Good science, wrong answer

Sometimes it happens that somebody does good science, but has arrived at a wrong answer. Since most of us think that the answer has to be right (and I'll agree that it's better when it is), this will take some explaining. Let's go back to what science is about -- trying to understand the universe in ways that can be shared. Good science, then, is something that leads to us understanding more about the universe.

For my illustration, I'll go back to something now less controversial than climate. In the 1980s, paleontologists David Raup and J. J. Sepkoski advanced the idea that mass extinctions, such as the one that clobbered the dinosaurs, were periodic. Approximately every 26 million years, for the last about 250 million years, they observed a spike in the extinction rate. Not all were as large as the one that got the dinosaurs.

It so happened that they were at the University of Chicago, in the Department of Geophysical Sciences, and so was I. Further, I was working with time series for my master's thesis. So I asked them about working with their data and seeing what I would find with my very different approach. They were gracious and spent some time explaining what I was looking at, knowing that I didn't think they were right. By my approach, indeed, their idea did not stand. My approach, however, was not a strong one, being susceptible to some important errors. So I never published about it. Still, along the way, I learned more both about time series, and about paleontological data. So that's a plus making the periodic extinction idea 'good science' -- I, at least, learned more about the universe, even if not enough to make original contribution.

One mark of good science is that it prompts further research. Raup and Sepkoski, in their original paper, had made a reasonable case. 'reasonable' being that it could not be shot down by any simple means. 'simple' meaning that the answer was already in the scientific literature. So to knock down the case, itself a normal process in science, the critics had to do some research to show how weaknesses or errors in one or more of the following lead to the erroneous conclusion:
* The statistical methods
* The geological time scale
* The paleontological data (extinction figures, and their dating)

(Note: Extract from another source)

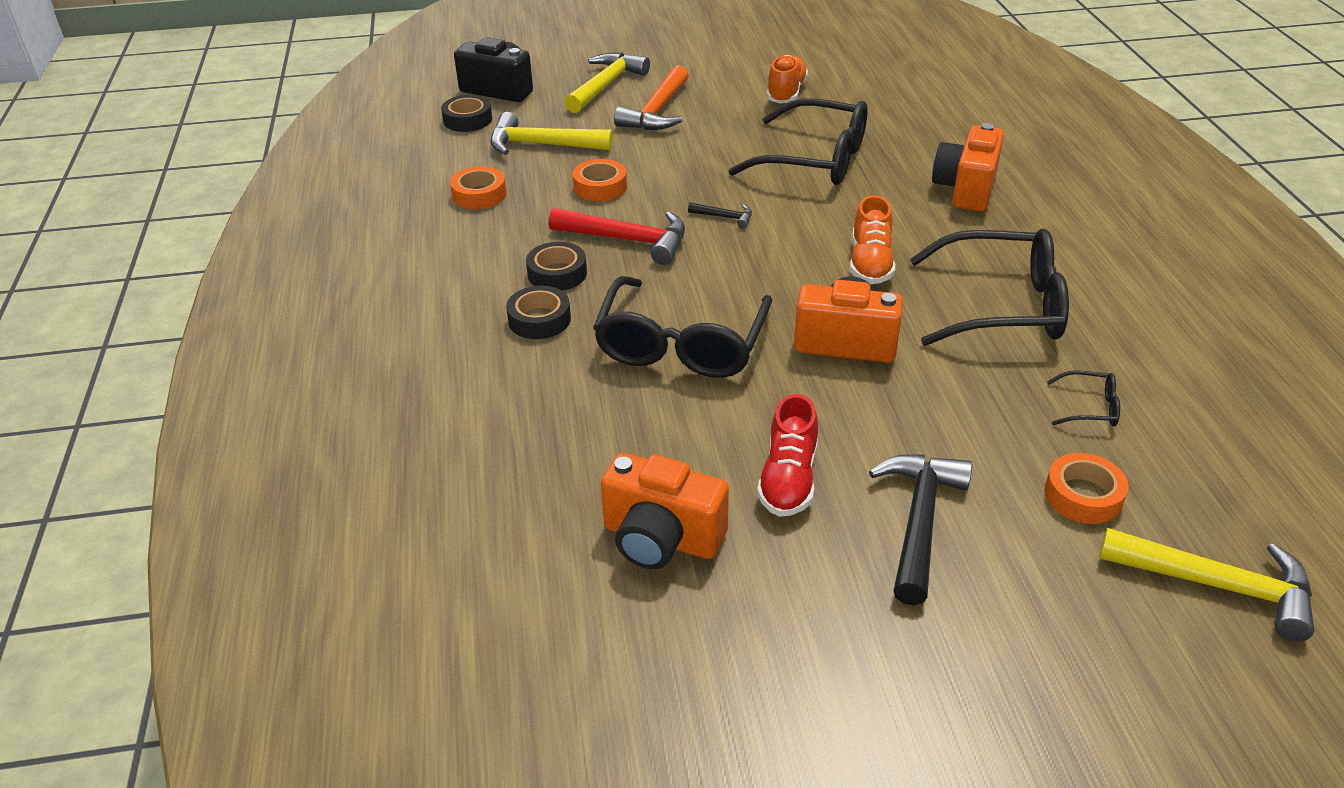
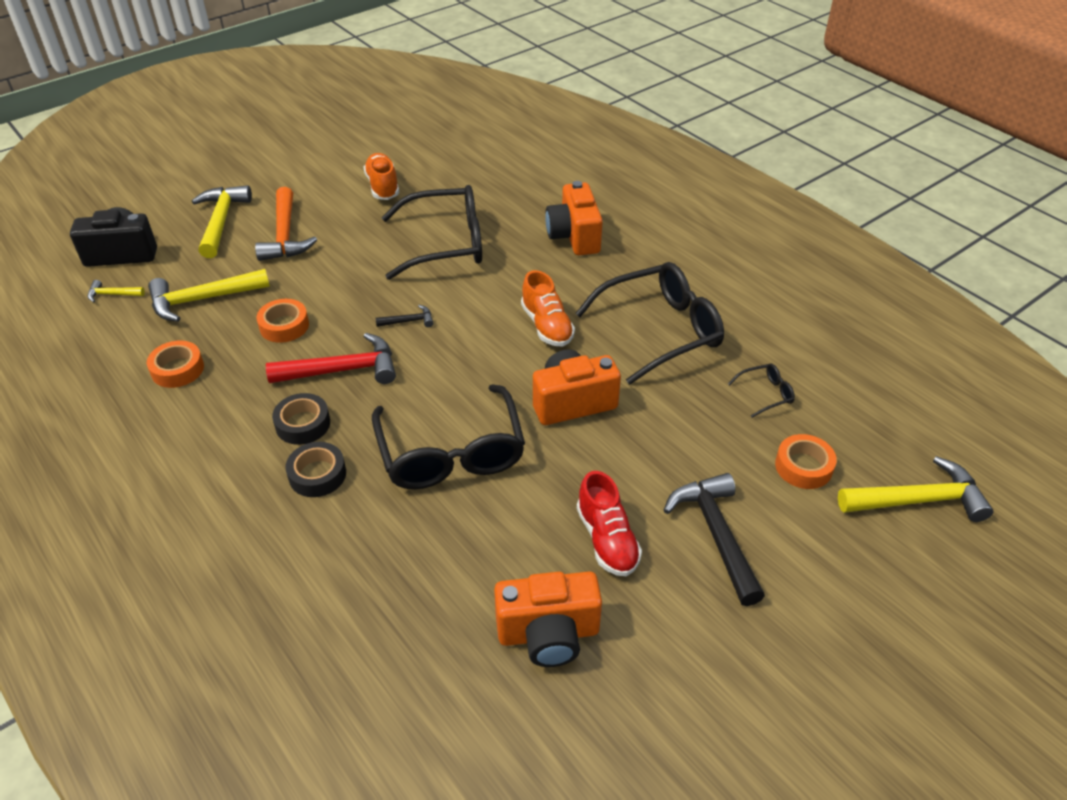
camera: 30 degrees left, 5 degrees up
(467, 120) = (112, 294): black tape -> yellow hammer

The idea was not sensitive to the geological time scale used, so that fell away fairly quickly. The statistical methods did develop a longer-lasting discussion -- new ones devleoped, flaws in the new and the old methods described (and then discussion about whether the claimed flaws were real).

Most interesting to me, and I think where the greatest good for the science was, was going back to the data. In saying that the extinctions were periodic, one carried the image of something crashing into the earth (like the meteor that did in the dinosaurs) and killing off huge numbers of species (and genera, and families) very quickly. One of the data problems, then, was getting accurate dates for the time of extinction. Often the data could only say that the things went extinct sometime within a several million year window. That's a problem, as then your view of whether it was periodic could depend on whether you put the date of extinction at one end of the geological period or another. So people went to work on getting better dates for when the species went extinct.

Also, I noted above that the original idea applied to the last 250 million years. The reason was, when they started that was as far back as you could go with reasonable data. So work also went in to trying to push back the period of reasonable data.

I don't know what the field ultimately concluded about the idea. I do know that the work to advance or refute the idea resulted in more data about when species went extinct, and better dates for when they did. Further, those newer and better data are themselves useful for learning more about the universe -- there's more to be gained than just answering the original question about whether mass extinctions were periodic.

So, not only did the original publication result in more being learned about the universe, but it was in a way that enables even more learning to happen. That makes it good science. The original idea might have been wrong, but it definitely was good science.

I've focused on the side of scientific merit here. There was a lot of, well, unprofessional, response as well. You can read about both parts in The Nemesis Affair: A Story of the Death of Dinosaurs and the Ways of Science by David Raup. Part of it was because the idea that any mass extinction had to do with things crashing in to the earth was still new, and still widely not accepted. Then this idea comes up and says that not only does it happen (bad enough) but it had happened many times, and happens regularly.